Records from a data collection:
■ ■ ■ ■ ■ ■ ■

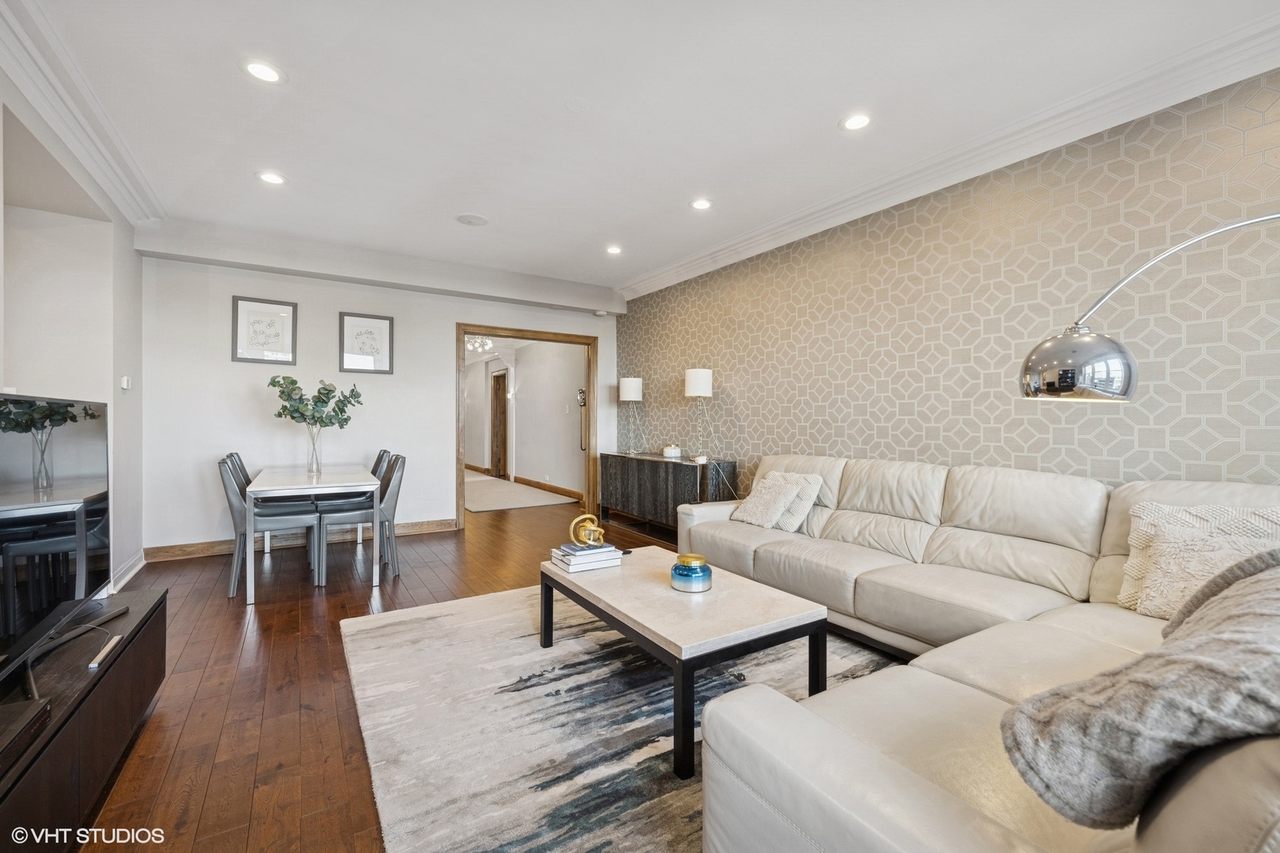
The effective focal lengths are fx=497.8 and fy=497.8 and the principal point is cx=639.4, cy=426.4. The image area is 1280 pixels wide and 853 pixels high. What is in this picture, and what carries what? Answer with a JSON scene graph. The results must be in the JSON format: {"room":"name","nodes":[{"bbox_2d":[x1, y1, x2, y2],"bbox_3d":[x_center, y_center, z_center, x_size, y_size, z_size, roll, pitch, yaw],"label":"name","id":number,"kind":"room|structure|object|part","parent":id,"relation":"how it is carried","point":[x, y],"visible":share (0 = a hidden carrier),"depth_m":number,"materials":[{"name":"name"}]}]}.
{"room":"living room","nodes":[
{"label":"living room","id":0,"kind":"room"},
{"bbox_2d":[0,54,146,611],"bbox_3d":[-2.281,-0.231,1.213,0.278,2.741,6.566,0,0,-33],"label":"left wall","id":1,"kind":"structure","parent":0,"point":[138,401],"depth_m":2.95,"materials":[{"name":"white paint"}]},
{"bbox_2d":[0,0,165,229],"bbox_3d":[-2.145,-1.536,1.391,0.142,0.145,5.470,0,0,-33],"label":"crown molding","id":2,"kind":"structure","parent":1,"relation":"attached to","point":[66,100],"depth_m":2.42,"materials":[{"name":"white paint"}]},
{"bbox_2d":[120,376,131,390],"bbox_3d":[-3.689,-0.313,3.577,0.026,0.093,0.087,0,0,-33],"label":"thermostat","id":3,"kind":"object","parent":1,"relation":"attached to","point":[123,386],"visible":0.98,"depth_m":3.55,"materials":[{"name":"white"}]},
{"bbox_2d":[108,549,146,592],"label":"baseboard","id":4,"kind":"structure","parent":1,"relation":"attached to","point":[129,575],"depth_m":3.53,"materials":[{"name":"white paint"}]},
{"bbox_2d":[139,234,619,556],"bbox_3d":[-2.168,-0.268,5.224,4.412,2.730,0.145,0,0,-33],"label":"back wall","id":5,"kind":"structure","parent":0,"point":[229,364],"depth_m":4.51,"materials":[{"name":"white paint"}]},
{"bbox_2d":[232,295,297,364],"bbox_3d":[-3.319,-0.845,4.421,0.408,0.567,0.026,0,0,-33],"label":"framed picture","id":6,"kind":"object","parent":5,"relation":"attached to","point":[279,317],"visible":0.99,"depth_m":4.41},
{"bbox_2d":[143,517,455,562],"bbox_3d":[-2.962,1.033,4.691,2.574,0.115,0.019,0,0,-33],"label":"baseboard","id":7,"kind":"structure","parent":5,"relation":"attached to","point":[171,553],"depth_m":4.44,"materials":[{"name":"brown wood"}]},
{"bbox_2d":[338,312,393,373],"bbox_3d":[-2.656,-0.803,4.835,0.421,0.564,0.027,0,0,-33],"label":"framed picture","id":8,"kind":"object","parent":5,"relation":"attached to","point":[384,319],"visible":0.99,"depth_m":4.83},
{"bbox_2d":[457,323,600,530],"bbox_3d":[-1.269,0.022,5.823,1.724,2.164,0.213,0,0,-33],"label":"door frame","id":9,"kind":"structure","parent":5,"relation":"in","point":[461,332],"depth_m":5.77,"materials":[{"name":"brown wood"}]},
{"bbox_2d":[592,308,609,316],"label":"smoke detector","id":10,"kind":"object","parent":5,"relation":"attached to","point":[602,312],"visible":0.99,"depth_m":6.00,"materials":[{"name":"white plastic"}]},
{"bbox_2d":[70,493,709,852],"bbox_3d":[-0.663,1.163,3.645,5.589,0.100,10.945,0,0,-33],"label":"floor","id":11,"kind":"structure","parent":0,"point":[191,724],"depth_m":2.21,"materials":[{"name":"brown wood"}]},
{"bbox_2d":[0,584,169,852],"bbox_3d":[-1.738,0.926,1.330,0.434,0.427,1.574,0,0,-33],"label":"tv stand","id":12,"kind":"object","parent":11,"relation":"on","point":[136,645],"visible":0.86,"depth_m":1.40,"materials":[{"name":"wood"}]},
{"bbox_2d":[0,696,53,771],"bbox_3d":[-1.501,0.698,1.023,0.299,0.051,0.346,0,0,-33],"label":"media box","id":13,"kind":"object","parent":12,"relation":"on","point":[31,717],"visible":0.99,"depth_m":1.14,"materials":[{"name":"black"}]},
{"bbox_2d":[0,392,111,690],"bbox_3d":[-1.791,0.302,1.439,0.266,0.751,1.197,0,0,-33],"label":"television","id":14,"kind":"object","parent":12,"relation":"on","point":[66,449],"visible":1,"depth_m":1.51,"materials":[{"name":"black glass"}]},
{"bbox_2d":[87,633,123,668],"bbox_3d":[-1.671,0.702,1.558,0.034,0.021,0.174,0,0,-33],"label":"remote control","id":15,"kind":"object","parent":12,"relation":"on","point":[103,653],"visible":0.99,"depth_m":1.54,"materials":[{"name":"white plastic"}]},
{"bbox_2d":[218,455,319,595],"bbox_3d":[-2.616,0.660,3.535,0.547,0.891,0.478,0,0,-33],"label":"dining chair","id":16,"kind":"object","parent":11,"relation":"on","point":[234,494],"visible":0.82,"depth_m":3.37,"materials":[{"name":"grey leather"}]},
{"bbox_2d":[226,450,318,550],"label":"dining chair","id":17,"kind":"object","parent":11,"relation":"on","point":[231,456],"visible":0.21,"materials":[{"name":"grey leather"}]},
{"bbox_2d":[250,463,384,601],"bbox_3d":[-2.520,0.724,3.888,0.749,0.746,1.532,0,0,-33],"label":"dining table","id":18,"kind":"object","parent":11,"relation":"on","point":[339,488],"visible":0.96,"depth_m":3.43,"materials":[{"name":"white"}]},
{"bbox_2d":[304,422,323,473],"bbox_3d":[-2.561,0.163,3.917,0.123,0.368,0.122,0,0,-33],"label":"glass vase","id":19,"kind":"object","parent":18,"relation":"on","point":[314,449],"visible":0.9,"depth_m":3.88,"materials":[{"name":"clear glass"}]},
{"bbox_2d":[268,374,364,431],"bbox_3d":[-2.568,-0.075,3.980,0.598,0.642,0.445,0,0,5],"label":"eucalyptus branch","id":20,"kind":"object","parent":19,"relation":"in","point":[324,394],"visible":0.89,"depth_m":3.93,"materials":[{"name":"green plant"}]},
{"bbox_2d":[315,451,407,582],"bbox_3d":[-2.111,0.660,3.826,0.543,0.889,0.489,0,0,-33],"label":"dining chair","id":21,"kind":"object","parent":11,"relation":"on","point":[389,508],"visible":0.83,"depth_m":3.70,"materials":[{"name":"grey leather"}]},
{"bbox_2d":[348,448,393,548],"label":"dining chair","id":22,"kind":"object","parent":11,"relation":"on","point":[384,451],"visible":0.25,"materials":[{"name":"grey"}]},
{"bbox_2d":[465,471,577,512],"bbox_3d":[-2.583,1.038,8.414,1.593,0.011,4.173,0,0,-33],"label":"hallway rug","id":23,"kind":"object","parent":11,"relation":"on","point":[480,506],"visible":0.83,"depth_m":7.49,"materials":[{"name":"beige carpet"}]},
{"bbox_2d":[334,581,900,852],"bbox_3d":[0.070,1.118,2.218,2.304,0.015,2.854,0,0,-33],"label":"area rug","id":24,"kind":"object","parent":11,"relation":"on","point":[449,618],"visible":0.68,"depth_m":1.88,"materials":[{"name":"grey carpet"}]},
{"bbox_2d":[541,548,828,782],"bbox_3d":[0.111,0.906,2.214,0.714,0.413,1.199,0,0,-33],"label":"coffee table","id":25,"kind":"object","parent":24,"relation":"on","point":[544,573],"visible":0.89,"depth_m":1.90,"materials":[{"name":"beige stone"}]},
{"bbox_2d":[549,542,621,573],"bbox_3d":[-0.275,0.652,2.517,0.293,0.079,0.236,0,0,-33],"label":"book stack","id":26,"kind":"object","parent":25,"relation":"on","point":[574,570],"visible":0.89,"depth_m":2.44,"materials":[{"name":"white paper"}]},
{"bbox_2d":[568,513,605,547],"bbox_3d":[-0.270,0.534,2.572,0.186,0.156,0.135,0,0,6],"label":"gold sculpture","id":27,"kind":"object","parent":26,"relation":"on","point":[577,521],"visible":0.99,"depth_m":2.54,"materials":[{"name":"gold metal"}]},
{"bbox_2d":[670,553,712,592],"bbox_3d":[0.224,0.627,2.148,0.173,0.135,0.174,0,0,-33],"label":"candle jar","id":28,"kind":"object","parent":25,"relation":"on","point":[690,575],"visible":0.99,"depth_m":2.08,"materials":[{"name":"teal glass"}]},
{"bbox_2d":[597,451,737,537],"bbox_3d":[0.214,0.713,5.089,0.434,0.782,1.789,0,0,-33],"label":"sideboard","id":29,"kind":"object","parent":11,"relation":"on","point":[667,471],"visible":0.8,"depth_m":4.80,"materials":[{"name":"wood"}]},
{"bbox_2d":[617,376,643,454],"bbox_3d":[-0.075,-0.127,5.640,0.268,0.856,0.272,0,0,-33],"label":"table lamp","id":30,"kind":"object","parent":29,"relation":"on","point":[630,382],"visible":0.99,"depth_m":5.54,"materials":[{"name":"white metal"}]},
{"bbox_2d":[662,443,682,458],"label":"jar","id":31,"kind":"object","parent":29,"relation":"on","point":[672,451],"visible":1,"depth_m":5.01,"materials":[{"name":"white glass"}]},
{"bbox_2d":[683,368,714,461],"bbox_3d":[0.559,-0.112,4.642,0.259,0.888,0.258,0,0,-33],"label":"table lamp","id":32,"kind":"object","parent":29,"relation":"on","point":[697,374],"visible":1,"depth_m":4.56,"materials":[{"name":"white metal"}]},
{"bbox_2d":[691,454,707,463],"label":"small dish","id":33,"kind":"object","parent":29,"relation":"on","point":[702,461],"visible":0.99,"depth_m":4.50,"materials":[{"name":"white"}]},
{"bbox_2d":[674,455,1279,852],"bbox_3d":[0.872,0.668,2.273,2.716,0.898,3.320,0,0,-33],"label":"sectional sofa","id":34,"kind":"object","parent":11,"relation":"on","point":[705,525],"visible":0.82,"depth_m":1.50,"materials":[{"name":"beige leather"}]},
{"bbox_2d":[730,471,804,529],"bbox_3d":[0.845,0.502,3.401,0.279,0.330,0.453,0,0,-33],"label":"throw pillow","id":35,"kind":"object","parent":34,"relation":"on","point":[767,508],"visible":0.97,"depth_m":3.30,"materials":[{"name":"beige fabric"}]},
{"bbox_2d":[771,472,824,529],"bbox_3d":[1.001,0.494,3.424,0.253,0.337,0.462,0,0,-33],"label":"throw pillow","id":36,"kind":"object","parent":34,"relation":"on","point":[795,521],"visible":0.57,"depth_m":3.28,"materials":[{"name":"fabric"}]},
{"bbox_2d":[998,549,1279,834],"bbox_3d":[1.081,0.452,0.916,0.839,0.404,0.474,0,0,-33],"label":"blanket","id":37,"kind":"object","parent":34,"relation":"on","point":[1255,583],"visible":0.98,"depth_m":0.78,"materials":[{"name":"grey fabric"}]},
{"bbox_2d":[1117,501,1279,619],"bbox_3d":[2.078,0.503,1.787,0.254,0.405,0.521,0,0,-33],"label":"throw pillow","id":38,"kind":"object","parent":34,"relation":"on","point":[1163,525],"visible":0.77,"depth_m":1.85,"materials":[{"name":"beige fabric"}]},
{"bbox_2d":[1020,212,1279,401],"bbox_3d":[1.995,0.206,1.484,1.430,1.847,0.339,0,0,24],"label":"arc floor lamp","id":39,"kind":"object","parent":11,"relation":"on","point":[1083,352],"visible":0.98,"depth_m":1.64,"materials":[{"name":"silver metal"}]},
{"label":"lamp shade","id":40,"kind":"part","parent":39,"relation":"part of","materials":[{"name":"silver metal"}]},
{"bbox_2d":[465,335,493,352],"bbox_3d":[-2.525,-1.402,7.723,0.450,0.473,0.449,0,0,37],"label":"chandelier","id":41,"kind":"object","parent":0,"point":[469,347],"visible":0.71,"depth_m":7.73,"materials":[{"name":"glass"}]},
{"bbox_2d":[463,339,584,500],"bbox_3d":[-2.321,-0.287,9.513,0.145,2.703,6.906,0,0,-33],"label":"hallway wall","id":42,"kind":"structure","parent":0,"point":[557,414],"depth_m":8.44,"materials":[{"name":"white paint"}]},
{"bbox_2d":[489,368,508,480],"bbox_3d":[-2.862,-0.047,10.194,0.120,2.159,0.972,0,0,-33],"label":"hallway door","id":43,"kind":"structure","parent":42,"relation":"in","point":[497,379],"depth_m":10.31,"materials":[{"name":"brown wood"}]},
{"bbox_2d":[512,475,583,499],"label":"hallway baseboard","id":44,"kind":"structure","parent":42,"relation":"attached to","point":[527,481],"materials":[{"name":"brown wood"}]},
{"bbox_2d":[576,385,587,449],"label":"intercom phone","id":45,"kind":"object","parent":42,"relation":"attached to","point":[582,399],"visible":0.71,"depth_m":7.14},
{"bbox_2d":[6,0,1279,296],"bbox_3d":[-0.348,-1.660,2.387,4.708,0.115,7.599,0,0,-33],"label":"ceiling","id":46,"kind":"structure","parent":0,"point":[827,113],"depth_m":2.47,"materials":[{"name":"white paint"}]},
{"bbox_2d":[240,58,286,83],"bbox_3d":[-1.711,-1.613,2.261,0.177,0.008,0.177,0,0,-33],"label":"recessed light","id":47,"kind":"object","parent":46,"relation":"in","point":[264,73],"visible":0.99,"depth_m":2.26,"materials":[{"name":"white"}]},
{"bbox_2d":[256,170,287,185],"bbox_3d":[-2.411,-1.628,3.261,0.177,0.008,0.177,0,0,-33],"label":"recessed light","id":48,"kind":"object","parent":46,"relation":"in","point":[271,178],"visible":0.99,"depth_m":3.25,"materials":[{"name":"white"}]},
{"bbox_2d":[455,213,489,225],"bbox_3d":[-1.322,-1.631,3.939,0.234,0.009,0.236,0,0,-33],"label":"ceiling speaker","id":49,"kind":"object","parent":46,"relation":"in","point":[480,220],"visible":0.99,"depth_m":3.92,"materials":[{"name":"white"}]},
{"bbox_2d":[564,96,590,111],"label":"smoke detector","id":50,"kind":"object","parent":46,"relation":"attached to","point":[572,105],"visible":0.97,"depth_m":2.50,"materials":[{"name":"white"}]},
{"bbox_2d":[605,244,622,254],"bbox_3d":[-0.242,-1.628,4.581,0.176,0.010,0.178,0,0,-33],"label":"recessed light","id":51,"kind":"object","parent":46,"relation":"in","point":[615,250],"visible":0.99,"depth_m":4.57,"materials":[{"name":"white"}]},
{"bbox_2d":[689,198,712,209],"bbox_3d":[0.449,-1.620,3.629,0.175,0.009,0.177,0,0,-33],"label":"recessed light","id":52,"kind":"object","parent":46,"relation":"in","point":[700,205],"visible":0.99,"depth_m":3.62,"materials":[{"name":"white"}]},
{"bbox_2d":[839,112,873,130],"bbox_3d":[1.147,-1.611,2.636,0.177,0.008,0.179,0,0,-33],"label":"recessed light","id":53,"kind":"object","parent":46,"relation":"in","point":[852,126],"visible":0.99,"depth_m":2.63,"materials":[{"name":"white"}]},
{"bbox_2d":[616,68,1279,507],"bbox_3d":[1.601,-0.218,3.520,0.139,2.732,6.400,0,0,-33],"label":"patterned wall","id":54,"kind":"structure","parent":0,"point":[993,431],"depth_m":2.73,"materials":[{"name":"beige paper"}]},
{"bbox_2d":[615,11,1279,302],"bbox_3d":[1.539,-1.545,3.377,0.139,0.133,5.987,0,0,-33],"label":"crown molding","id":55,"kind":"structure","parent":54,"relation":"attached to","point":[724,254],"depth_m":2.64,"materials":[{"name":"white paint"}]}
]}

■ ■ ■ ■ ■ ■ ■

* **ACTIVITY**
Show the lines of the records that contain the word "living".

* **REPLY**
{"room":"living room","nodes":[
{"label":"living room","id":0,"kind":"room"},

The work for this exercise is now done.